NVDG has higher volatility (26.07%) compared to DUG (14.09%). In terms of maximum drawdown, DUG dropped -99.92% vs NVDG's -66.19%.
On 1-year performance, NVDG leads with 51.22% vs -42.58% for DUG. On fees, NVDG is cheaper at 0.75% per year. On volatility, DUG has been the lower-risk option at 14.09%. The better choice depends on whether you care most about return, fees, risk, or income.
Over the 1-year period, NVDG has performed better with a 51.22% return vs -42.58%. Past performance does not guarantee future results, so compare this with risk, fees, and fund exposure.
NVDG is cheaper with a 0.75% expense ratio, compared with 0.95% for DUG.

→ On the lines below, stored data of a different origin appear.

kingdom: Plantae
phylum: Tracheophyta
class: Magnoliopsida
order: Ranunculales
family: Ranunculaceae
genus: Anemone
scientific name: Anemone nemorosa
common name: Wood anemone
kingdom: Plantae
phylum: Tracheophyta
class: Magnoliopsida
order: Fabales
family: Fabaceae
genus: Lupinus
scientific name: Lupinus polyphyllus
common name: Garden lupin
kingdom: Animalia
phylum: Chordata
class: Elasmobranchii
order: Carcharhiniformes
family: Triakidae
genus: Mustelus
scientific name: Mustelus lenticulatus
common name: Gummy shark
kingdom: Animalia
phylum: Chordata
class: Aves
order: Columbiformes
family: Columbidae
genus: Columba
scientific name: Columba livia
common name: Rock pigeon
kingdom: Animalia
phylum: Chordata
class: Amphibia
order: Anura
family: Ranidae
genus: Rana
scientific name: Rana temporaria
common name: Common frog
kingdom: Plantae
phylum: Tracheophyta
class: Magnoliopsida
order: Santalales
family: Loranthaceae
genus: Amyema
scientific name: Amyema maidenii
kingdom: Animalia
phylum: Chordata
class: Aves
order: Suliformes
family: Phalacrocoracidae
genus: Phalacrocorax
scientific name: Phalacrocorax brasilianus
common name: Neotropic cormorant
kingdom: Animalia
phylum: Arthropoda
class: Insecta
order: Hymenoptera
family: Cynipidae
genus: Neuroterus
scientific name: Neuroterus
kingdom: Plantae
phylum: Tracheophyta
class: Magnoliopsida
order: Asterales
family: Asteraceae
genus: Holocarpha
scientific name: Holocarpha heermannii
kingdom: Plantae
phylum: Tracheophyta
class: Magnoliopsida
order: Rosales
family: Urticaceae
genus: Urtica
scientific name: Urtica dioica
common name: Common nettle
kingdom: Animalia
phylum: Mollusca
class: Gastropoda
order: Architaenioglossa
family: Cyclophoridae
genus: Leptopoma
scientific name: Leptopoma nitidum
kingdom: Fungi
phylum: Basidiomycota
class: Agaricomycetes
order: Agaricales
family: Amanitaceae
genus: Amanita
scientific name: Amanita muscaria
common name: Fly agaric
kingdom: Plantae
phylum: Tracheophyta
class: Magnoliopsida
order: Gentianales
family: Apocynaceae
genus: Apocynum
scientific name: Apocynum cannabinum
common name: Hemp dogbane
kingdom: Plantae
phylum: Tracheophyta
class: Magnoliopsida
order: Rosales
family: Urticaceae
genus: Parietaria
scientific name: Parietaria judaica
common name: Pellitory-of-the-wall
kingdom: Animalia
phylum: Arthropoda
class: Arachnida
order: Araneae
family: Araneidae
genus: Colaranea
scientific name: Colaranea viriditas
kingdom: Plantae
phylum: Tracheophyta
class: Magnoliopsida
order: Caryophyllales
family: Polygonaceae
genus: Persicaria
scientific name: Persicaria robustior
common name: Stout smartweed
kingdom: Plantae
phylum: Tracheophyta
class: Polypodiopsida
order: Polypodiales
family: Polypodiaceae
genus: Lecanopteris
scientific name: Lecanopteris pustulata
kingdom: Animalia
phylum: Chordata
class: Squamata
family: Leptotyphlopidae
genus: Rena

NVDG has the higher dividend yield at 11.62%, compared with 4.36% for DUG.
They also come from different issuers: ProShares and Leverage Shares. Their fees differ too: 0.95% for DUG and 0.75% for NVDG.
NVDG currently has the higher Sharpe Ratio (0.73 vs -1.03), meaning it's delivered slightly more return per unit of risk over the trailing 12 months. However, this ranking shifts over time - use the Risk/Return Score above for a more comprehensive view that combines Sharpe, Sortino, and other measures used by quantitative funds.